▶ _EXPLORE THE MATERIAL_:
[A] Answer these questions using the Brown child support opinion below:
(i) What percentage of Ms. Brown's work related day care expenses did the 2000 order require Mr. Brown to pay?
(ii) What degree did Ms. Brown enroll in college to work toward?
(iii) What gross monthly income did the commissioner impute to Ms. Brown?
[B] Continue the Brown child support opinion below from where it stops.

▶ _SOURCE PASSAGE_:
In re Marriage of Brown, No. 32398-2-II (WA 9/15/2005)
Decision Date | 15 September 2005 |
Docket Number | No. 32398-2-II,32398-2-II |
Parties | In re the Marriage of: KIPPIE KAY BROWN, Respondent, and ANTHONY BROWN, Appellant. |
Court | Washington Supreme Court |
Appeal from Superior Court of Pierce County. Docket No. 00-3-00339-0. Judgment or order under review. Date filed: 09/17/2004. Judge signing: Hon. Kitty-Ann Van Doorninck.
Counsel for Appellant(s), Robert Helland, Attorney at Law, 960 Market St, Tacoma, WA 98402-3605.
Counsel for Respondent(s), Douglas N Kiger, Blado Stratton & Kiger PS, 3408 S 23rd St, Tacoma, WA 98405-1609.
Anthony Brown appeals the modification of a child support order and order on motion for revision requiring him to pay day care expenses related to his ex-wife's continuing education. He argues that such payments are not authorized and that, even if they were, the trial court's order was not properly supported. We hold that the trial court had the discretion to require Mr. Brown to pay day care costs related to his ex-wife's education. But, because the trial court did not support its order with the required findings of fact, we remand for entry of findings.
Anthony and Kippie Kay Brown divorced in 2000. At the time of the dissolution, the Browns both worked in full time managerial positions with different supermarket chains. Based on their proportional incomes, the trial court ordered Mr. Brown to pay 54 percent of the `work related day care expenses' Ms. Brown incurred. Clerk's Papers (CP) at 15.
In October 2003, Ms. Brown filed a request for review of the 2000 child support order. The State subsequently filed a petition for modification of child support, requesting a modification based on a change in parents' incomes and raising other issues not relevant to this appeal.1 In June 2004, a court commissioner heard the motion.
In the declarations supporting her motion, Ms. Brown stated that she had reduced her work hours and transferred to a checker position because her managerial position, which required that she work from 4:30 p.m. to 1:00 a.m, interfered with her ability to meet her responsibilities as primary residential parent. She also stated that a promotion and/or transfer was not a realistic solution and that Mr. Brown, despite his assertions otherwise, was generally not available to help care for the children to facilitate her prior work schedule. Ms. Brown also reported that she was taking steps to find different full time employment by enrolling in college and working toward an accounting degree so she could become a certified public accountant (CPA). She reported that her part-time checker position provided a net monthly income of $1,300.49.
Mr. Brown asked that the commissioner impute income to Ms. Brown based on her 2001 monthly income of $3,233, because she was voluntary underemployed and she could have resolved her scheduling problems by moving among stores or by pursuing other management training and positions. He also objected to paying non-work related day care expenses because the original order only required him to pay work related day care expenses.
In response, Ms. Brown asserted that all the day care expenses were work related except for two hours a day for the younger child who was not yet in school full time. She further asserted that the younger child would be starting school full time in the coming year, implying that all the day care expenses would then be work related.
In a July 14, 2004 letter, the commissioner found that Ms. Brown was voluntarily underemployed, `for the laudable purpose of seeking a degree in accounting.' CP at 162. The commissioner imputed a gross monthly income of $2,555.58 based on the pay Ms. Brown would have received if she had been a full time checker. The commissioner required Mr. Brown to pay his day care obligation directly to Ms. Brown but did not rule on whether this obligation included both school and work related day care.

▶ _DATA SUPPLIED_:

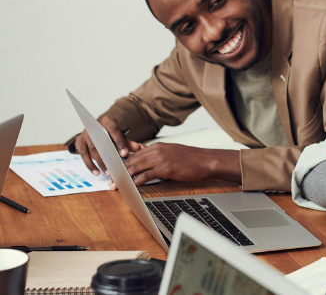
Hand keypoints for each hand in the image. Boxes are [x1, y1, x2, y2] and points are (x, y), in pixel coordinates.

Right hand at [75, 116, 141, 175]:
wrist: (98, 128)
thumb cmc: (111, 133)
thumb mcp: (120, 135)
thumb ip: (127, 142)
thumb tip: (137, 147)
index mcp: (107, 121)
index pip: (114, 131)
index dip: (120, 143)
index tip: (125, 154)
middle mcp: (94, 126)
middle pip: (101, 142)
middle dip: (109, 156)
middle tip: (116, 167)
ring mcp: (85, 134)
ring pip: (92, 150)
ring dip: (100, 163)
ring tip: (107, 172)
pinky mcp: (79, 141)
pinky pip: (83, 155)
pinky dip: (90, 165)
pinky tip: (96, 172)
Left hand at [109, 144, 239, 187]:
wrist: (206, 160)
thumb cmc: (191, 158)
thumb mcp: (172, 152)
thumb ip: (158, 154)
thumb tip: (147, 158)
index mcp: (157, 146)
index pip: (134, 154)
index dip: (122, 163)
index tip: (114, 170)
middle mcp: (156, 150)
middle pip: (131, 160)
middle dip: (118, 171)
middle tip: (110, 180)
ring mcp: (160, 159)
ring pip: (135, 167)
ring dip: (123, 178)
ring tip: (115, 185)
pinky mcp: (165, 168)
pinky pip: (146, 175)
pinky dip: (135, 182)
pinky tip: (130, 187)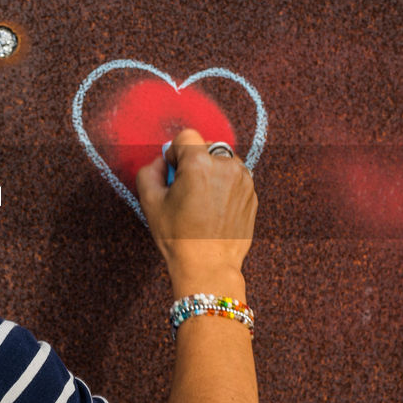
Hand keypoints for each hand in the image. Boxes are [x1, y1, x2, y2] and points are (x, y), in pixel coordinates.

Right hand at [136, 128, 257, 286]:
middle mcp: (226, 165)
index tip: (173, 172)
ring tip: (202, 200)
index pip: (186, 136)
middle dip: (194, 161)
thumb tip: (162, 161)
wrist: (208, 265)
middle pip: (206, 146)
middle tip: (186, 189)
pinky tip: (214, 209)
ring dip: (211, 172)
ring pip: (222, 161)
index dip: (175, 153)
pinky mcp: (252, 193)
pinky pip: (235, 178)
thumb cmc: (178, 236)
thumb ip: (150, 170)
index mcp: (200, 163)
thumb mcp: (150, 201)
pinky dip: (224, 186)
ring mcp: (243, 179)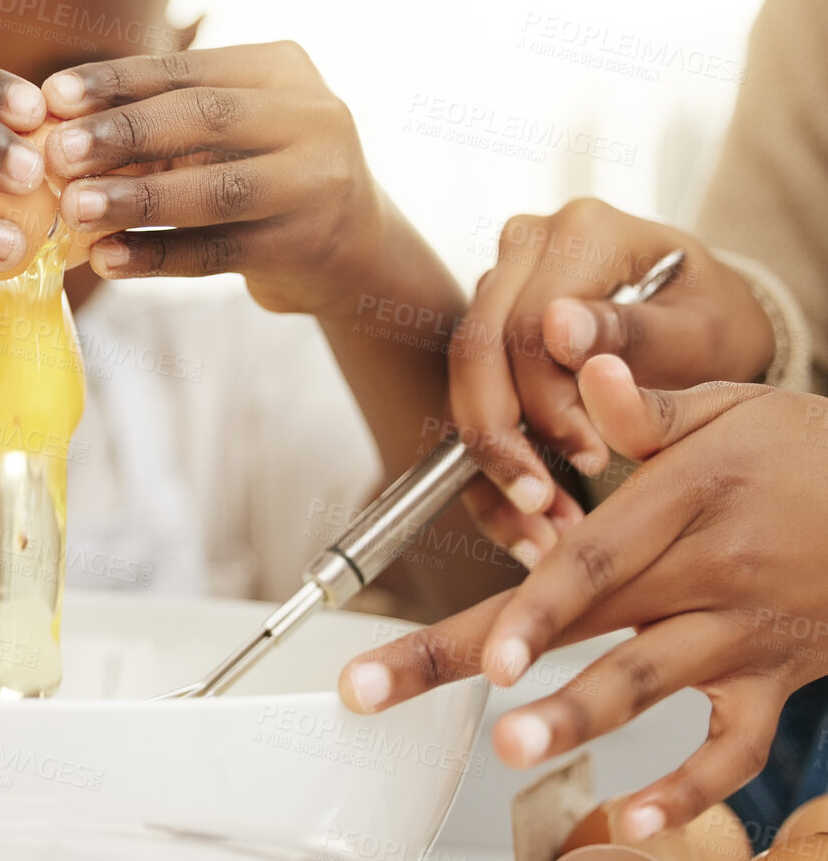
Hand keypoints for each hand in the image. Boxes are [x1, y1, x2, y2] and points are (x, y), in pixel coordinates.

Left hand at [39, 42, 384, 316]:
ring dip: (137, 200)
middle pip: (205, 118)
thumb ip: (159, 125)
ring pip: (215, 189)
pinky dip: (156, 257)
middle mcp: (312, 116)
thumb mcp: (228, 132)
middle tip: (58, 153)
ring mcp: (316, 184)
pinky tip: (106, 259)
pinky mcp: (306, 246)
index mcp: (282, 69)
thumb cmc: (261, 174)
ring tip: (73, 209)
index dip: (116, 81)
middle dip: (125, 134)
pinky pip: (218, 252)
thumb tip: (53, 130)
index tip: (52, 96)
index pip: (187, 69)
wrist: (355, 248)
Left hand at [339, 357, 827, 840]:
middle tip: (385, 689)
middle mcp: (708, 573)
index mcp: (683, 501)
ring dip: (578, 721)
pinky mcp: (775, 680)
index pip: (594, 561)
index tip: (484, 654)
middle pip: (585, 623)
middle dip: (480, 659)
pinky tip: (633, 823)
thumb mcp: (730, 409)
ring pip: (652, 686)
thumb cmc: (807, 453)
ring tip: (513, 752)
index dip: (534, 608)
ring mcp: (741, 633)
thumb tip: (578, 357)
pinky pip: (733, 749)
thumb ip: (643, 405)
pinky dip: (687, 792)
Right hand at [449, 199, 773, 562]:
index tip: (591, 457)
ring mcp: (498, 283)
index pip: (528, 327)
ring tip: (538, 526)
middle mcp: (525, 247)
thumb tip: (556, 326)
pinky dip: (490, 463)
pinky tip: (522, 517)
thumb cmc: (712, 320)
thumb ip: (633, 329)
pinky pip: (466, 394)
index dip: (547, 403)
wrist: (702, 321)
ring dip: (491, 460)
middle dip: (501, 439)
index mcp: (580, 232)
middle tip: (543, 505)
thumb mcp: (700, 329)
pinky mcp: (486, 325)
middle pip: (476, 349)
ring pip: (461, 378)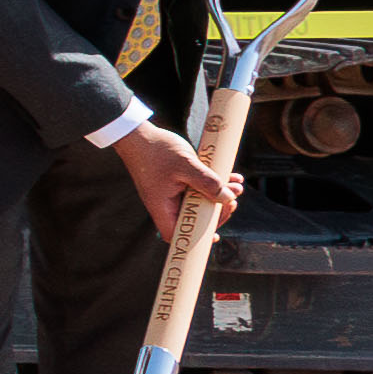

▶ _WRITTEN ANSWERS_:
[A]
(i) 54 percent
(ii) An accounting degree, so she could become a certified public accountant (CPA)
(iii) $2,555.58

[B]
After Ms. Brown submitted a proposed order based on the commissioner's July 14 letter, Mr. Brown filed a declaration asserting, for the first time, that the day care expenses were excessive and that they must, therefore, include non-work related day care costs. He requested that the new order specify that he would only be responsible for work related day care costs. He also asked for full access to day care records and Ms. Brown's work schedule to ensure he was only paying work related expenses.
At the presentment hearing, Mr. Brown again requested additional discovery and asserted that the court should limit his day care obligations to work related day care only. He argued that there were no statutes or cases requiring him to pay non-work related day care costs.
Noting that Ms. Brown was likely to complete her education in two or three years and that she could potentially double or triple her income by becoming a CPA, ultimately lowering Mr. Brown's child support obligation the commissioner held that `basic fairness' required Mr. Brown to contribute to any school related child care costs.2 Report of Proceedings (RP) (Sept. 2, 2004) at 5. Mr. Brown objected, arguing that Ms. Brown's decision to reduce her workload and return to school was entirely voluntary and that there was no guarantee she would complete her degree and obtain a better paying job within a reasonable time period.
After argument but before the commissioner entered the final order, Ms. Brown provided the commissioner with a copy of the child care agreement for day care starting September 1, 2004. The agreement stated that the day care was charging a flat monthly fee of $1,120. The agreement also provided that this care `does not cover {Ms. Brown} for school or personal time.' CP at 304. The record before this court does not contain any documentation related to the prior day care agreement.
The September 2, 2004 final order of child support imputed a net monthly income of $2,076.57 to Ms. Brown and established that Mr. Brown's monthly net income at $3,200. Accordingly, Mr. Brown's proportional share of income increased to 60.6 percent. The commissioner specifically found that although Ms. Brown was voluntarily underemployed `to obtain a degree in accounting,' she was not underemployed in an attempt to avoid paying child support. CP at 197. The final order did not distinguish work versus non-work related day care costs.
Mr. Brown moved to revise the commissioner's order. At the hearing on this motion, Mr. Brown's counsel stated that the primary issue was whether Mr. Brown's day care obligations included both work and school related day care and that he was not challenging the imputed income, the proportional percentages, or the basic child support amount. Rejecting Mr. Brown's arguments, the trial court revised the commissioner's order to provide that Mr. Brown was required to pay a proportionate share of both work and school related day care costs. Mr. Brown appeals the revised order.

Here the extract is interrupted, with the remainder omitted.